Le Vénérable W. : un documentaire choc de Barbet Schroeder sur la fabrique de la haine.
La Birmanie s’étale entre le Bangladesh, l’Inde, la Chine, le Laos, la Thaïlande et la mer du Bengale. Le pays est majoritairement bouddhiste, comme en témoignent les temples, les monastères et les stupas qui colorent le paysage. Depuis 1962, le pays vit sous la coupe d’une junte militaire, elle aussi largement acquise au haut clergé bouddhique dont elle suit les recommandations.
Tous les hommes du pays, une fois dans leur vie, sont censés vivre la rude vie de moine. En toge orange safran, ils se consacrent durant un temps donné à la prière et à la méditation, étudient les textes sacrés et subsistent grâce aux aumônes des croyants qui, pour se booster le karma, nourrissent les bonzes.
C’est dans ce contexte que la parole du « Vénérable » Ashin Wirathu (ci-contre à la une du magazine Time en juin 2013 – Photographie d’Adam Dean) a pris racine. À longueur de sermons, ce moine influent féru de politique professe, tout en sourire et en onctuosité, la haine des musulmans (il utilise pour ce faire le terme péjoratif de « kalar » qui n’a rien à envier aux termes de « nigger » ou de « inyenzi » utilisés respectivement par les ségrégationnistes pour désigner les Noirs aux USA ou pour dénigrer les Tutsis au Rwanda assimilés à des cancrelats avec les conséquences que l’on sait quant au génocide de 1994). À force de propagande et au moyen d’une rhétorique de l’injure, il distille ainsi sa croyance en une race supérieure et pure qui doit par exemple se protéger des mariages avec les Rohingya (ethnie musulmane installée au sud-ouest du pays, près de la frontière bengalie) et refuser de commercer avec eux. Car à l’en croire, les Rohingyas, qui représentent pourtant moins de 10% de la population birmane, menaceraient, de par leur taux de natalité et leurs pratiques entrepreneuriales, la stabilité du pays et le bien-être de la population bouddhiste. D’autres soulignent que la pression exercée à l’encontre des Rohingya du Sud-Ouest serait liée au sous-sol de cette région de la Birmanie qui regorge de pétrole.

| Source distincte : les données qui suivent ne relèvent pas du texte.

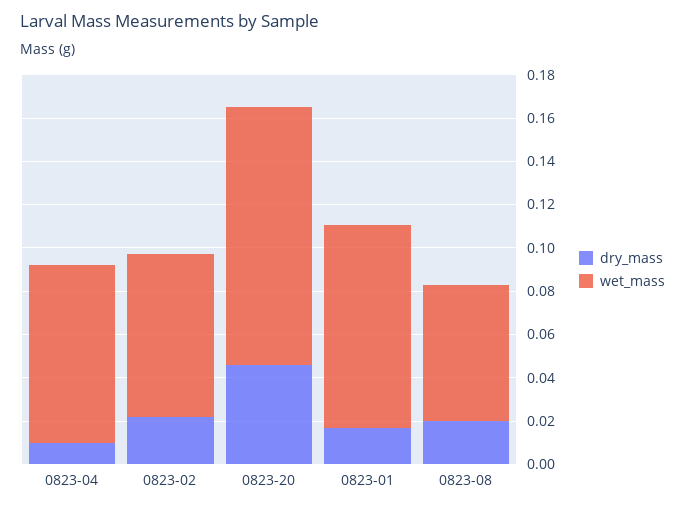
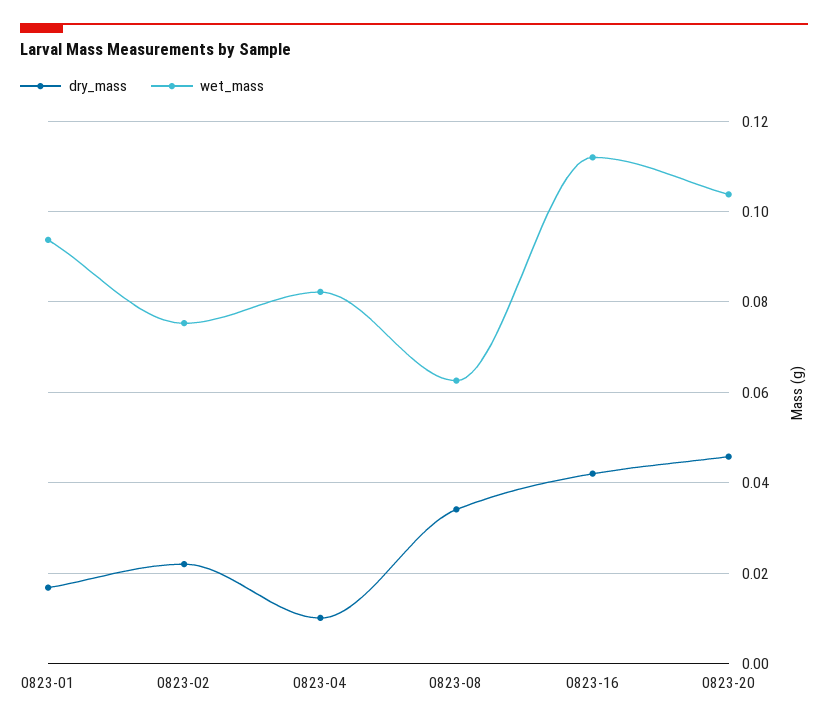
  {
    "dry_mass": {
      "0823-04": 0.01,
      "0823-02": 0.022,
      "0823-20": 0.046,
      "0823-01": 0.016,
-     "0823-08": 0.02
+     "0823-08": 0.034,
+     "0823-16": 0.042
    },
    "wet_mass": {
      "0823-04": 0.082,
      "0823-02": 0.076,
-     "0823-20": 0.12,
+     "0823-20": 0.104,
      "0823-01": 0.094,
-     "0823-08": 0.062
+     "0823-08": 0.062,
+     "0823-16": 0.112
    }
  }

Disposant de moyens importants, Wirathu multiplie ses harangues, diffuse livres, tracts et dvd, a créé un mouvement anti-musulman (969) qui a été interdit, puis une organisation du même tonneau (Ma Ba Tha) prônant la suprématie des bouddhistes sur les musulmans dans tous les domaines de la vie publique.
Ses théories favorisent la promulgation de lois inégalitaires (y compris depuis que le parti d’Aung San Suu Kyi a amorcé un virage démocratique), l’instauration d’un apartheid et la prolifération d’émeutes d’une violence inouïe entre les communautés religieuses bouddhiste et musulmane. Des villages sont brûlés, des populations (musulmanes mais néanmoins birmanes) sont déplacées, confinées dans des camps de réfugiés, exilées vers le Bangladesh voisin, dépossédées de leur terre, et dans les cas extrêmes lynchées par des foules fanatisées.
Avec force images d’archives d’une actualité « brûlante » et pour certaines particulièrement choquantes, Le vénérable W. décortique ainsi les processus idéologiques qui conduisent à la haine de l’autre et à des tentatives pour l’éradiquer, cet « autre », au nom de la « protection de la race », au prix d’un dévoiement de la philosophie fondamentale du Bouddha basée sur la compassion… et au bénéfice de quelques pontes au charisme certain adulés par une population en mal de guides spirituels qui ne sont pas sans rappeler les gourous maléfiques de L’Étreinte du serpent de Ciro Guerra (2015) ou de Chez nous de Lucas Belvaux (2016).
Le Vénérable W., documentaire franco-suisse de Barbet Schroeder – Sortie le 7 juin 2017 – Durée : 1h40 – Interdit aux moins de 12 ans – Nommé aux Séances spéciales du 70e festival de Cannes.